One of the most important factors in his theorizing on bounded rationality was the structure of the environment of the agent (Simon, 1956). This might sound surprising today because Simon is all too often classified as one of the proponents of classical, symbolic cognitive science. After all, he favored symbolic models over situated action frameworks (Vera and Simon, 1993). However, already in his 1956 paper, he acknowledged that his account of bounded rationality is similar to robotic models built by Grey Walter. Moreover, Simon’s (1996) story about the ant that uses the environment to make the navigational task easier has become one of the classical examples for later proponents of the extended mind (Clark and Chalmers, 1998). So why did Simon stress the situatedness of cognition and denied that symbolic modeling is to be rejected? Was he deluded or self-contradictory?

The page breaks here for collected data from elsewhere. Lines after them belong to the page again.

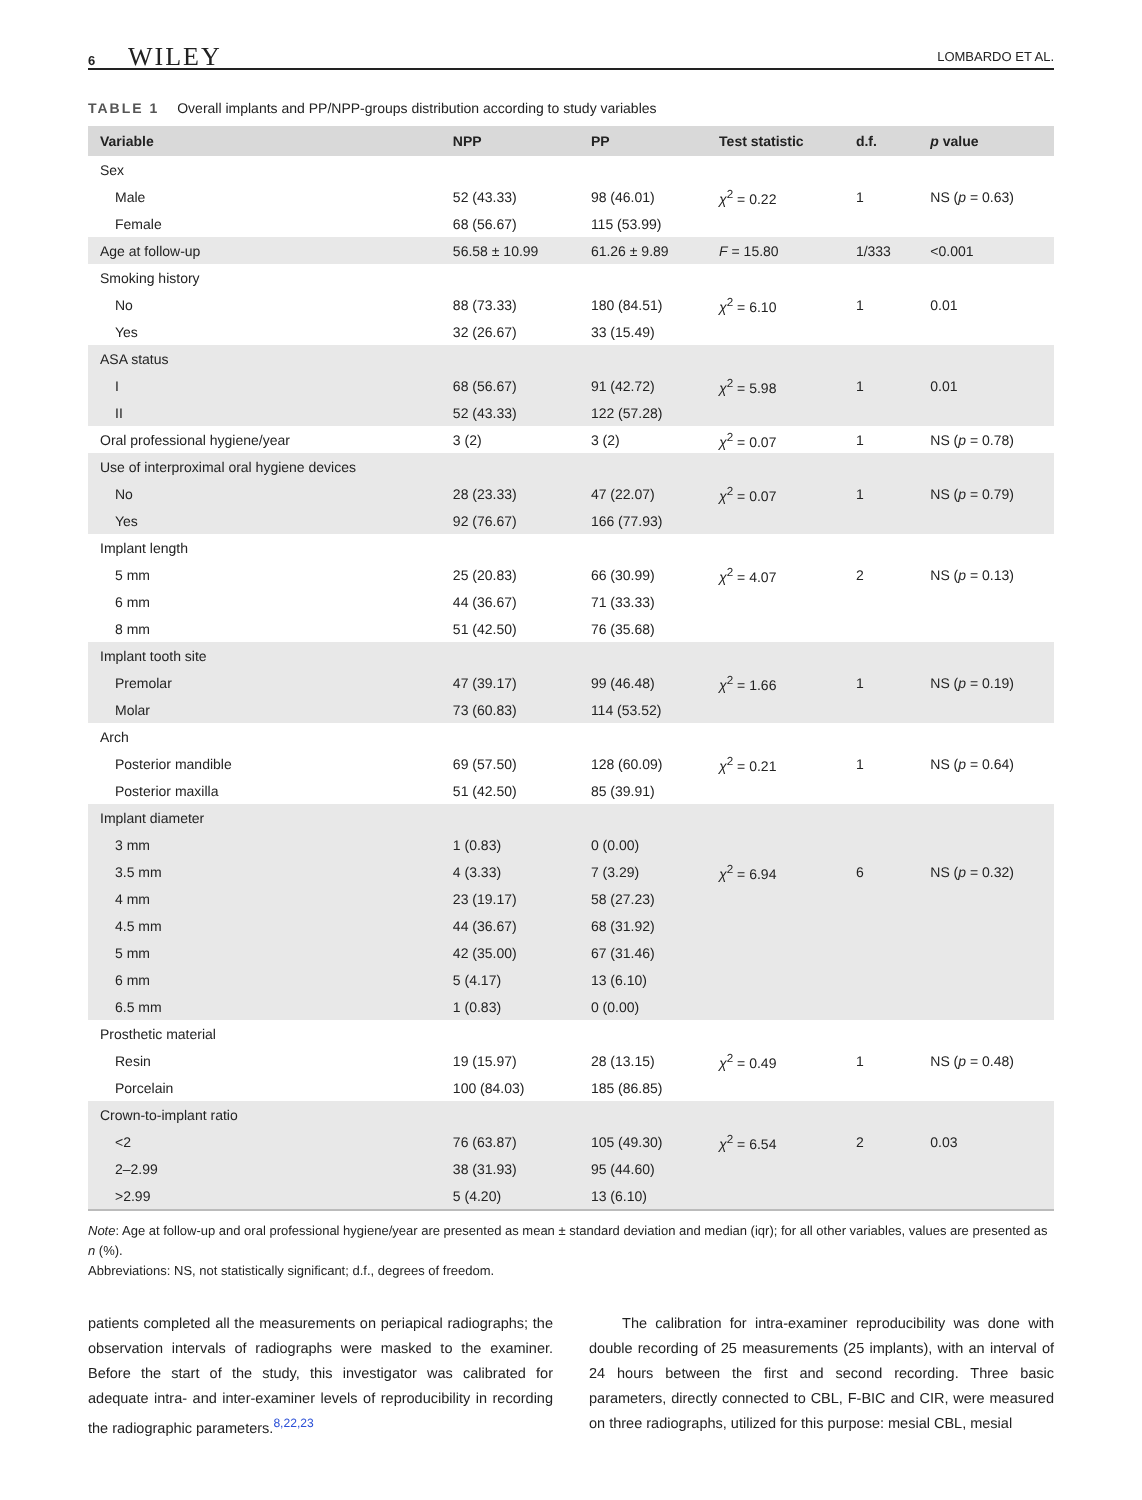6 WILEY LOMBARDO ET AL.
TABLE 1 Overall implants and PP/NPP-groups distribution according to study variables
| Variable | NPP | PP | Test statistic | d.f. | p value |
| --- | --- | --- | --- | --- | --- |
| Sex | | | | | |
| Male | 52 (43.33) | 98 (46.01) | χ<sup>2</sup> = 0.22 | 1 | NS ( p = 0.63) |
| Female | 68 (56.67) | 115 (53.99) | | | |
| Age at follow-up | 56.58 ± 10.99 | 61.26 ± 9.89 | F = 15.80 | 1/333 | <0.001 |
| Smoking history | | | | | |
| No | 88 (73.33) | 180 (84.51) | χ<sup>2</sup> = 6.10 | 1 | 0.01 |
| Yes | 32 (26.67) | 33 (15.49) | | | |
| ASA status | | | | | |
| I | 68 (56.67) | 91 (42.72) | χ<sup>2</sup> = 5.98 | 1 | 0.01 |
| II | 52 (43.33) | 122 (57.28) | | | |
| Oral professional hygiene/year | 3 (2) | 3 (2) | χ<sup>2</sup> = 0.07 | 1 | NS ( p = 0.78) |
| Use of interproximal oral hygiene devices | | | | | |
| No | 28 (23.33) | 47 (22.07) | χ<sup>2</sup> = 0.07 | 1 | NS ( p = 0.79) |
| Yes | 92 (76.67) | 166 (77.93) | | | |
| Implant length | | | | | |
| 5 mm | 25 (20.83) | 66 (30.99) | χ<sup>2</sup> = 4.07 | 2 | NS ( p = 0.13) |
| 6 mm | 44 (36.67) | 71 (33.33) | | | |
| 8 mm | 51 (42.50) | 76 (35.68) | | | |
| Implant tooth site | | | | | |
| Premolar | 47 (39.17) | 99 (46.48) | χ<sup>2</sup> = 1.66 | 1 | NS ( p = 0.19) |
| Molar | 73 (60.83) | 114 (53.52) | | | |
| Arch | | | | | |
| Posterior mandible | 69 (57.50) | 128 (60.09) | χ<sup>2</sup> = 0.21 | 1 | NS ( p = 0.64) |
| Posterior maxilla | 51 (42.50) | 85 (39.91) | | | |
| Implant diameter | | | | | |
| 3 mm | 1 (0.83) | 0 (0.00) | | | |
| 3.5 mm | 4 (3.33) | 7 (3.29) | χ<sup>2</sup> = 6.94 | 6 | NS ( p = 0.32) |
| 4 mm | 23 (19.17) | 58 (27.23) | | | |
| 4.5 mm | 44 (36.67) | 68 (31.92) | | | |
| 5 mm | 42 (35.00) | 67 (31.46) | | | |
| 6 mm | 5 (4.17) | 13 (6.10) | | | |
| 6.5 mm | 1 (0.83) | 0 (0.00) | | | |
| Prosthetic material | | | | | |
| Resin | 19 (15.97) | 28 (13.15) | χ<sup>2</sup> = 0.49 | 1 | NS ( p = 0.48) |
| Porcelain | 100 (84.03) | 185 (86.85) | | | |
| Crown-to-implant ratio | | | | | |
| <2 | 76 (63.87) | 105 (49.30) | χ<sup>2</sup> = 6.54 | 2 | 0.03 |
| 2–2.99 | 38 (31.93) | 95 (44.60) | | | |
| >2.99 | 5 (4.20) | 13 (6.10) | | | |
Note: Age at follow-up and oral professional hygiene/year are presented as mean ± standard deviation and median (iqr); for all other variables, values are presented as n (%).
Abbreviations: NS, not statistically significant; d.f., degrees of freedom.
patients completed all the measurements on periapical radiographs; the observation intervals of radiographs were masked to the examiner. Before the start of the study, this investigator was calibrated for adequate intra- and inter-examiner levels of reproducibility in recording the radiographic parameters.<sup>8,22,23</sup>
The calibration for intra-examiner reproducibility was done with double recording of 25 measurements (25 implants), with an interval of 24 hours between the first and second recording. Three basic parameters, directly connected to CBL, F-BIC and CIR, were measured on three radiographs, utilized for this purpose: mesial CBL, mesial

The purpose of this chapter is to understand the role of the structure of the environment in Simon’s work on models of cognition. It will be shown that his modeling methodology includes both internals of the information-processing architectures and environmental constraints. The inner architecture is important insofar as it is a constraint on adaptation to the environment, and remains invariant over multiple different environments; hence, it is relevant to explaining behavior in any environment. For this reason, physical symbol systems are to be understood as both situated and adaptive; otherwise, they cannot be flexible and support cognition. Even if Simon’s treatment of symbols remains vague and underspecified, the idea that naturalistic models need to interleave internal and external states remains surprisingly timely.